With the help of the hacks and blueprint set out by Mr. Money Mustache and No More Harvard Debt (and many other valuable personal finance blogs that I am just now discovering) and also the accountability that a very public blog brings, I am vowing to rid myself of this insane debt. I will do whatever it takes to wipe it out as quickly as possible and as efficiently as possible. I have already identified a few simple ways to begin today (note, links to my inspiration):

  1. Cut the cord and bid adieu to Comcast.
  2. Cut my transportation budget to zero until the debt is gone.
  3. Stop paying for music.
  4. Stop paying to read books.
  5. Cut my grocery bill in half.
  6. Cut my electric bill in half.
  7. Drink LESS.

And in the long term I can:

  1. Consume less housing!
  2. Increase income.
  3. Stop paying for haircuts.
  4. Brown-bag it every day.

Well there you have it. My resolution, my goal, my manifesto, my end-all be-all. I now have the audacity to put myself on the path to financial freedom. It is in writing, set in the stone of the internet and now the long trudge up that path begins.

I am lucky to be so young and to realize the error of my ways. However, I don’t trust myself. I don’t trust myself to continually make the tough decisions and prevail in the face of materialist temptation. That is why this blog is here and I am sharing this story with you. This blog and you are going to keep me honest. Coming back to my posts and being able to measure the progress I make will hopefully help to keep me going. And by sharing my mistakes (I have a multitude to draw on) I will recognize my errors which is an important step in learning to not repeat them.

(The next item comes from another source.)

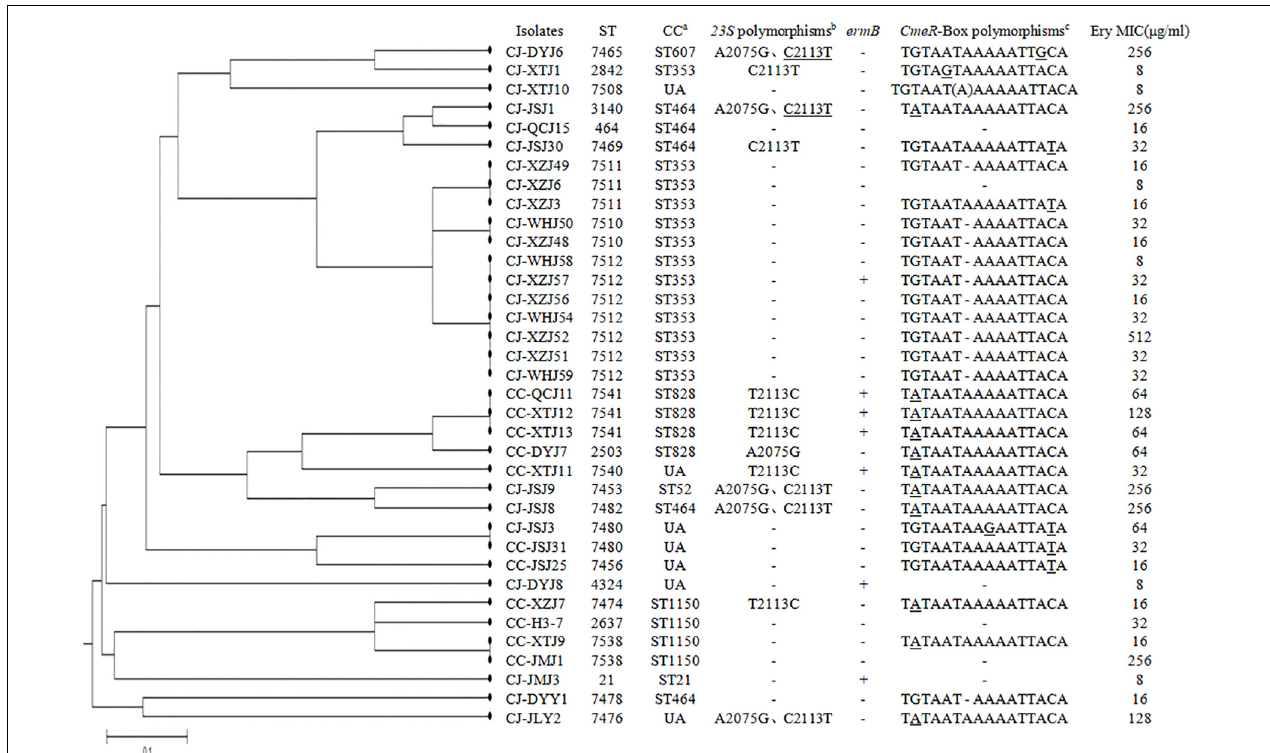
FIGURE 1 | Dendrogram of multilocus sequence typing (MLST) profiles among the 36 erythromycin-resistant Campylobacter isolates. Corresponding minimum inhibitory concentrations (MICs) of erythromycin, erythromycin-resistant genes, mutations found, and the CmeR-Box sequence are listed for each isolate. a UA means unallocated in campylobacters. b The underline indicates that two of the three copies were mutated. c Underline means point substitution, “(A)” means point insertion, “–” means point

So if you have anything to share or suggestions to make I want to hear it! I want to know if there is something I am doing wrong or if you have any kind words of encouragement. E-mail me on the contact page or leave a comment below.

Notes

1. This is an estimate, most likely an under-estimate.
2. Modern Day Serfdom.

12 comments
  1. You can do it! I’m excited for you to beat this thing.

    • debtderp said:

      Thanks Joe! And thank you for paving the way!

    • debtderp said:

      Yes! Baby steps and then I will be galloping before I know it!

    • debtderp said:

      Thanks Carrie! I’m also in the Seattle area and I think you should go for the rapid debt pay down as well! 23 years is a long time to wait to see if your loans will be forgiven. Break out of Debtors Prison!

  2. Raff said:

    I’m in well over 150K in student loan debt. I will be watching you closely to see how you do it.

    • debtderp said:

      Raff, I hope in the next few years I can be a positive example.

  3. Fantastic! Sounds like a figurative punch in the face from MMM got you on the right track. We should start a club or something.

    FYI cutting your own hair is such an easy win. I haven’t gone to a barber in over a year and I’m loving it.